Week
2

At a Glance


During Week 2, you create one of the most common applications found on the Web-a shopping cart application. It consists of one custom form class, eight JavaScript forms, one JavaScript report, six dBASE tables, two images, and a header file. You learn a lot about JavaScript, performance, and getting forms to look good in a browser.

The week starts off with a day of investigation, design, and setup. During Day 8, you don't do much with IntraBuilder itself. Instead, you examine several Web stores and break down the functionality into components that you will tackle in the following days. Day 8 also includes an introduction to the Navigator Gold HTML editor.

You really start building the application on Day 9. Here you create a custom form class that establishes the look and feel for all other forms. The first standard form is the Help form. The major JavaScript concept of the day is exception handling.

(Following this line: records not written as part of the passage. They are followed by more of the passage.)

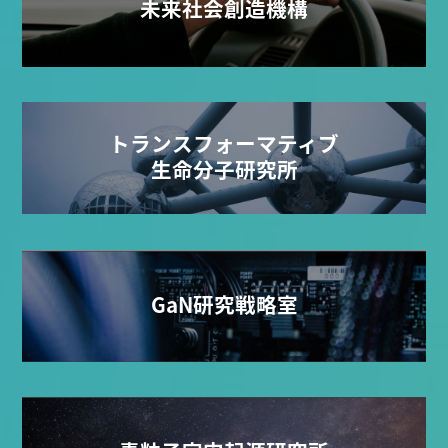
未来社会創造機構
トランスフォーマティブ
生命分子研究所
GaN研究戦略室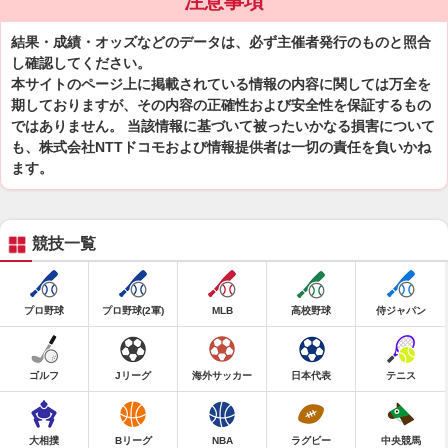
注意事項
結果・成績・オッズなどのデータは、必ず主催者発行のものと照合
し確認してください。
本サイトのページ上に掲載されている情報の内容に関しては万全を
期しておりますが、その内容の正確性および安全性を保証するもの
ではありません。 当該情報に基づいて被ったいかなる損害について
も、株式会社NTTドコモおよび情報提供者は一切の責任を負いかね
ます。
競技一覧
プロ野球
プロ野球(2軍)
MLB
高校野球
侍ジャパン
ゴルフ
Jリーグ
海外サッカー
日本代表
テニス
大相撲
Bリーグ
NBA
ラグビー
中央競馬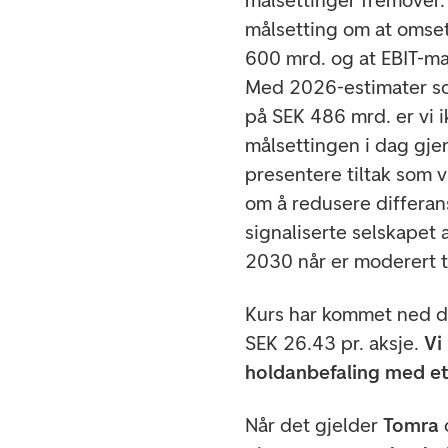
målsettinger fremover.
målsetting om at omse
600 mrd. og at EBIT-ma
Med 2026-estimater so
på SEK 486 mrd. er vi i
målsettingen i dag gjen
presentere tiltak som 
om å redusere differans
signaliserte selskapet
2030 når er moderert t
Kurs har kommet ned d
SEK 26.43 pr. aksje.
Vi
holdanbefaling med et
Når det gjelder
Tomra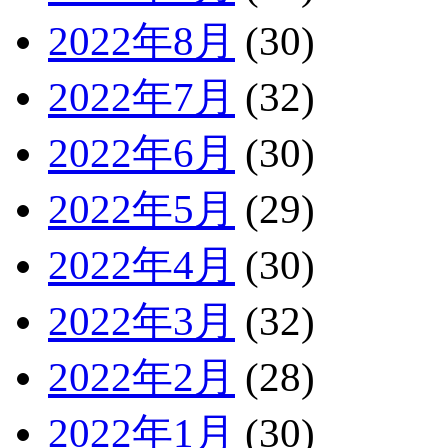
2022年8月
(30)
2022年7月
(32)
2022年6月
(30)
2022年5月
(29)
2022年4月
(30)
2022年3月
(32)
2022年2月
(28)
2022年1月
(30)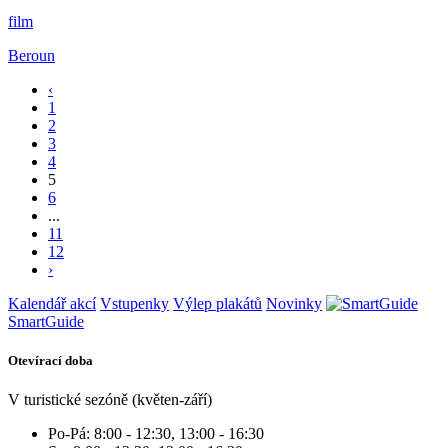
film
Beroun
‹
1
2
3
4
5
6
...
11
12
›
Kalendář akcí
Vstupenky
Výlep plakátů
Novinky
SmartGuide
Otevírací doba
V turistické sezóně (květen-září)
Po-Pá: 8:00 - 12:30, 13:00 - 16:30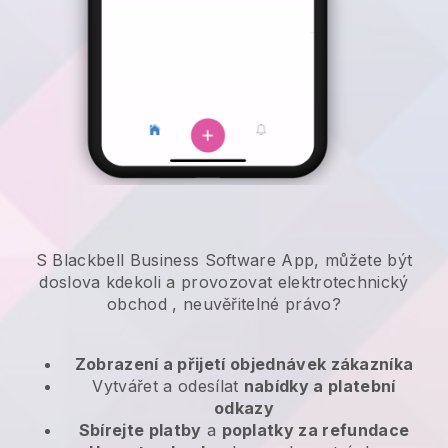
S Blackbell Business Software App, můžete být
doslova kdekoli a
provozovat elektrotechnický
obchod
, neuvěřitelné právo?
Zobrazení a přijetí objednávek zákazníka
Vytvářet a odesílat
nabídky a platební
odkazy
Sbírejte platby
a
poplatky za refundace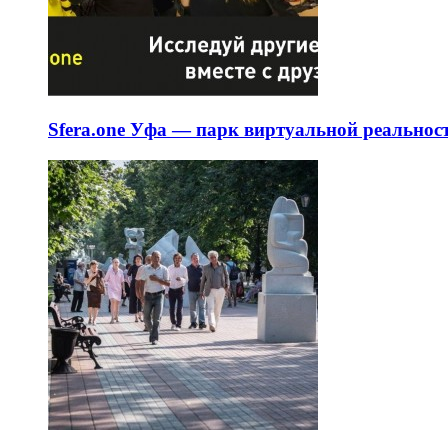
Sfera.one Уфа — парк виртуальной реальнос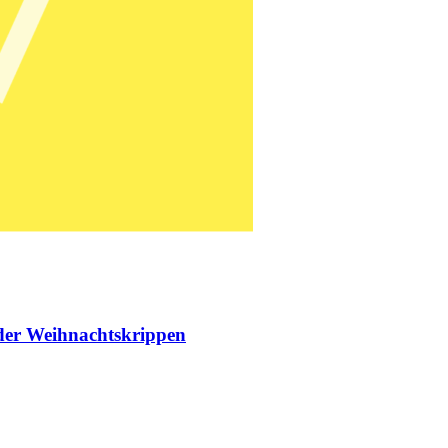
 der Weihnachtskrippen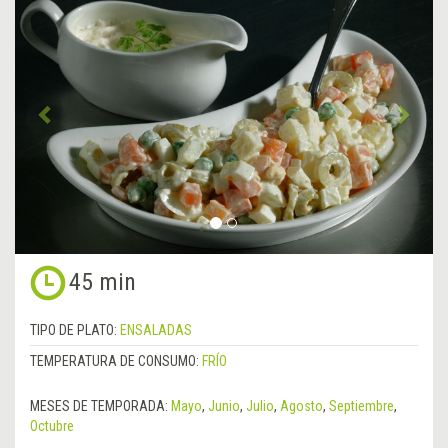
Anterior
&rsa
45 min
TIPO DE PLATO:
ENSALADAS
TEMPERATURA DE CONSUMO:
FRÍO
MESES DE TEMPORADA:
Mayo
,
Junio
,
Julio
,
Agosto
,
Septiembre
,
Octubre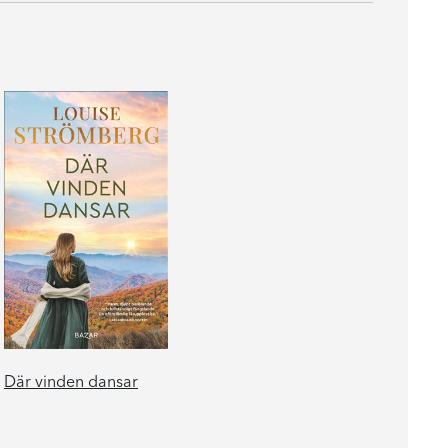
Där vinden dansar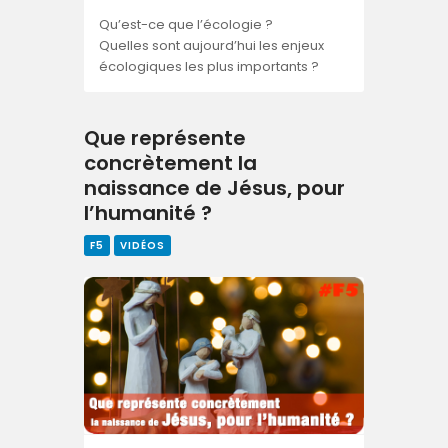
Qu’est-ce que l’écologie ?
Quelles sont aujourd’hui les enjeux
écologiques les plus importants ?
Que représente
concrètement la
naissance de Jésus, pour
l’humanité ?
F5
VIDÉOS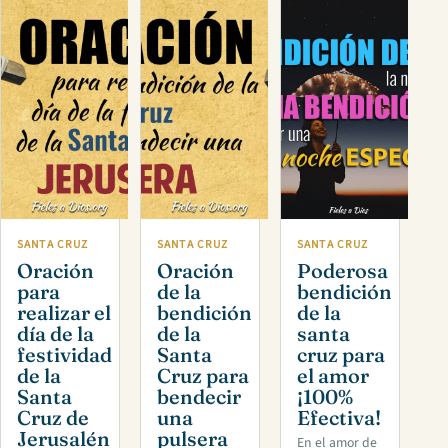
SANTA CRUZ
SANTA CRUZ
SANTA CRUZ
Oración
Oración
Poderosa
para
de la
bendición
realizar el
bendición
de la
día de la
de la
santa
festividad
Santa
cruz para
de la
Cruz para
el amor
Santa
bendecir
¡100%
Cruz de
una
Efectiva!
Jerusalén
pulsera
En el amor de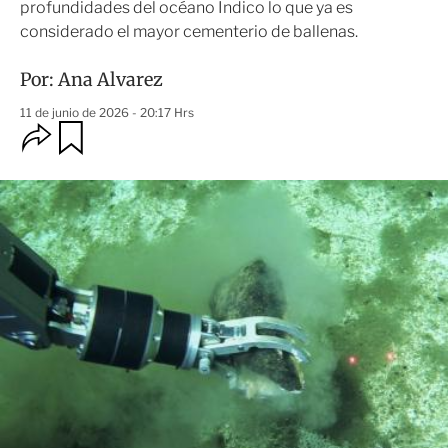
profundidades del océano Índico lo que ya es
considerado el mayor cementerio de ballenas.
Por:
Ana Alvarez
11 de junio de 2026 - 20:17 Hrs
O
G
u
p
a
c
r
i
d
o
a
n
r
e
s
d
e
c
o
m
p
a
r
t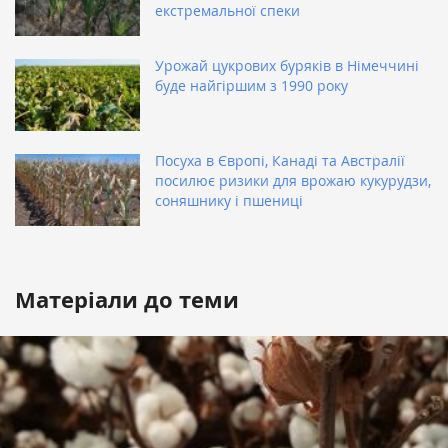
екстремальної спеки
Урожай цукрових буряків в Німеччині
буде найгіршим з 1990 року
Посуха в Європі, Канаді та Австралії
посилює ризики для врожаю кукурудзи,
соняшнику і пшениці
Матеріали до теми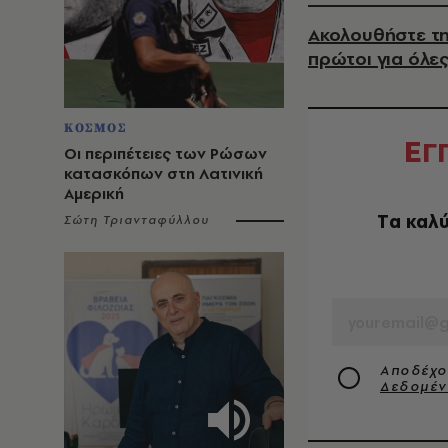
Ακολουθήστε τη
πρώτοι για όλες
ΚΟΣΜΟΣ
Ε
Γ
Οι περιπέτειες των Ρώσων
κατασκόπων στη Λατινική
Αμερική
Tα καλύ
Σώτη Τριανταφύλλου
EMAIL
Αποδέχο
Δεδομέ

The primary and most complex function of the shopping cart application is giving shoppers the ability to search for items quickly and easily. On Day 10, you take time out of the application development to examine some of the built-in capabilities such as query by form. The day's lesson also includes an extensive series of benchmarks that show the effects of using indexes and changing table types.

Day 11 brings together some of the performance features uncovered during the previous day to create a quick search form. While creating the quick search form, you learn techniques for sharing information between forms. Day 11's lesson also shows how to create a read-only form for viewing the results of a query.

The focus of Day 12 is the creation of a multiple row grid control. Although neither IntraBuilder nor HTML provides a built-in control for working with an array of values, JavaScript makes it easy to create your own dynamic grid.

On Day 13, you return to the subject of searching and learn how to create complex searches. IntraBuilder allows for simple searches through SQL expressions and complex searches through database events. The quick search form relies on SQL expressions. The form you create on Day 13 takes advantage of database events.

The week ends with the development of the only form in the application to use standard datalinks that directly update a table. The final form also takes advantage of form pages for data validation on mimicking modal behavior. The last task on the last day is the creation of a report that uses events to calculate totals.

You are encouraged to go through each day and build up to the complete application, but you can also jump to any day using the example files provided. You can find day-by-day iterations of forms, reports, scripts, images, and header files in separate example folders. All the days require the same set of tables. The tables are in a separate tables folder. To get the examples for any day, copy all the files for that day and all the files from the tables folder to your working folder.